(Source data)
+===+
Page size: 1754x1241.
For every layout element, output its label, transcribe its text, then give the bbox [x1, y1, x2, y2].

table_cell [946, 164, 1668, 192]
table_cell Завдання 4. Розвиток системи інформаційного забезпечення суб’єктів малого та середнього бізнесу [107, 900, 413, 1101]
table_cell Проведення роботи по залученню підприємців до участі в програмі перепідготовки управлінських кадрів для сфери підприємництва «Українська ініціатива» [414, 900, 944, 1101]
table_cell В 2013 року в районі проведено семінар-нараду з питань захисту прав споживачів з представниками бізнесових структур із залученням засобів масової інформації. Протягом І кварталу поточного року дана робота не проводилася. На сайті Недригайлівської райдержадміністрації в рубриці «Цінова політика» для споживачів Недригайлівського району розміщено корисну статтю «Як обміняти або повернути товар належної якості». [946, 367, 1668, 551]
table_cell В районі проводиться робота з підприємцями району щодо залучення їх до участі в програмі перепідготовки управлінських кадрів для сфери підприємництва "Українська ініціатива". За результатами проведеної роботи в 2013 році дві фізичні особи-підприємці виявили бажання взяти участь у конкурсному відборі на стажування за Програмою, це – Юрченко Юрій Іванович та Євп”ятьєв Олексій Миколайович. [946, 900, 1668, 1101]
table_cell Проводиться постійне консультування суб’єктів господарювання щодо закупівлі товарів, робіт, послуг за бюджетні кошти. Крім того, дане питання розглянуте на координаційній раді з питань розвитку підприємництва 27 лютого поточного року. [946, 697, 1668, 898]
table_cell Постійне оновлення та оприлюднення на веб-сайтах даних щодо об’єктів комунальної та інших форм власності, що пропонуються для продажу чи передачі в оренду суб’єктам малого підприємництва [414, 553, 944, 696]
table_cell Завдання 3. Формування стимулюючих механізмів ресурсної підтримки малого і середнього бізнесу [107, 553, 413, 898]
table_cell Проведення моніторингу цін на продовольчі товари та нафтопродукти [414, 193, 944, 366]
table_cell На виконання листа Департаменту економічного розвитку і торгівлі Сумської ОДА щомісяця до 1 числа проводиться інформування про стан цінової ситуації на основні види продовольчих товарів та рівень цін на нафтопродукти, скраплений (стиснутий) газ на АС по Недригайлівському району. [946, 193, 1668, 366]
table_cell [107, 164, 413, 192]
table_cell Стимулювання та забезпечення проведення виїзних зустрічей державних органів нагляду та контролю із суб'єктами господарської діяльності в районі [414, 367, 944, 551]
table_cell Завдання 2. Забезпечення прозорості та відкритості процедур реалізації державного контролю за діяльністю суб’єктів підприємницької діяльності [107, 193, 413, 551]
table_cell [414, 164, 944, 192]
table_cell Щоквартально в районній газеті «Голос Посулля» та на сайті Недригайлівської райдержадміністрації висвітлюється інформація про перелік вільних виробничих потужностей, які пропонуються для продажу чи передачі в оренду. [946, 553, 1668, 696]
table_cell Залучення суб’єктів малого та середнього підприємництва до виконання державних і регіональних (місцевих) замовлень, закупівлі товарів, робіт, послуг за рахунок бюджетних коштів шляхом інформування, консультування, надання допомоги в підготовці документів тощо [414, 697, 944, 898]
+===+
# Action item
Every single entry above has to be copied exactly.

# Result for this exercise
Page size: 1754x1241.
For every layout element, output its label, transcribe its text, then give the bbox [x1, y1, x2, y2].

table_cell [946, 164, 1668, 192]
table_cell Завдання 4. Розвиток системи інформаційного забезпечення суб’єктів малого та середнього бізнесу [107, 900, 413, 1101]
table_cell Проведення роботи по залученню підприємців до участі в програмі перепідготовки управлінських кадрів для сфери підприємництва «Українська ініціатива» [414, 900, 944, 1101]
table_cell В 2013 року в районі проведено семінар-нараду з питань захисту прав споживачів з представниками бізнесових структур із залученням засобів масової інформації. Протягом І кварталу поточного року дана робота не проводилася. На сайті Недригайлівської райдержадміністрації в рубриці «Цінова політика» для споживачів Недригайлівського району розміщено корисну статтю «Як обміняти або повернути товар належної якості». [946, 367, 1668, 551]
table_cell В районі проводиться робота з підприємцями району щодо залучення їх до участі в програмі перепідготовки управлінських кадрів для сфери підприємництва "Українська ініціатива". За результатами проведеної роботи в 2013 році дві фізичні особи-підприємці виявили бажання взяти участь у конкурсному відборі на стажування за Програмою, це – Юрченко Юрій Іванович та Євп”ятьєв Олексій Миколайович. [946, 900, 1668, 1101]
table_cell Проводиться постійне консультування суб’єктів господарювання щодо закупівлі товарів, робіт, послуг за бюджетні кошти. Крім того, дане питання розглянуте на координаційній раді з питань розвитку підприємництва 27 лютого поточного року. [946, 697, 1668, 898]
table_cell Постійне оновлення та оприлюднення на веб-сайтах даних щодо об’єктів комунальної та інших форм власності, що пропонуються для продажу чи передачі в оренду суб’єктам малого підприємництва [414, 553, 944, 696]
table_cell Завдання 3. Формування стимулюючих механізмів ресурсної підтримки малого і середнього бізнесу [107, 553, 413, 898]
table_cell Проведення моніторингу цін на продовольчі товари та нафтопродукти [414, 193, 944, 366]
table_cell На виконання листа Департаменту економічного розвитку і торгівлі Сумської ОДА щомісяця до 1 числа проводиться інформування про стан цінової ситуації на основні види продовольчих товарів та рівень цін на нафтопродукти, скраплений (стиснутий) газ на АС по Недригайлівському району. [946, 193, 1668, 366]
table_cell [107, 164, 413, 192]
table_cell Стимулювання та забезпечення проведення виїзних зустрічей державних органів нагляду та контролю із суб'єктами господарської діяльності в районі [414, 367, 944, 551]
table_cell Завдання 2. Забезпечення прозорості та відкритості процедур реалізації державного контролю за діяльністю суб’єктів підприємницької діяльності [107, 193, 413, 551]
table_cell [414, 164, 944, 192]
table_cell Щоквартально в районній газеті «Голос Посулля» та на сайті Недригайлівської райдержадміністрації висвітлюється інформація про перелік вільних виробничих потужностей, які пропонуються для продажу чи передачі в оренду. [946, 553, 1668, 696]
table_cell Залучення суб’єктів малого та середнього підприємництва до виконання державних і регіональних (місцевих) замовлень, закупівлі товарів, робіт, послуг за рахунок бюджетних коштів шляхом інформування, консультування, надання допомоги в підготовці документів тощо [414, 697, 944, 898]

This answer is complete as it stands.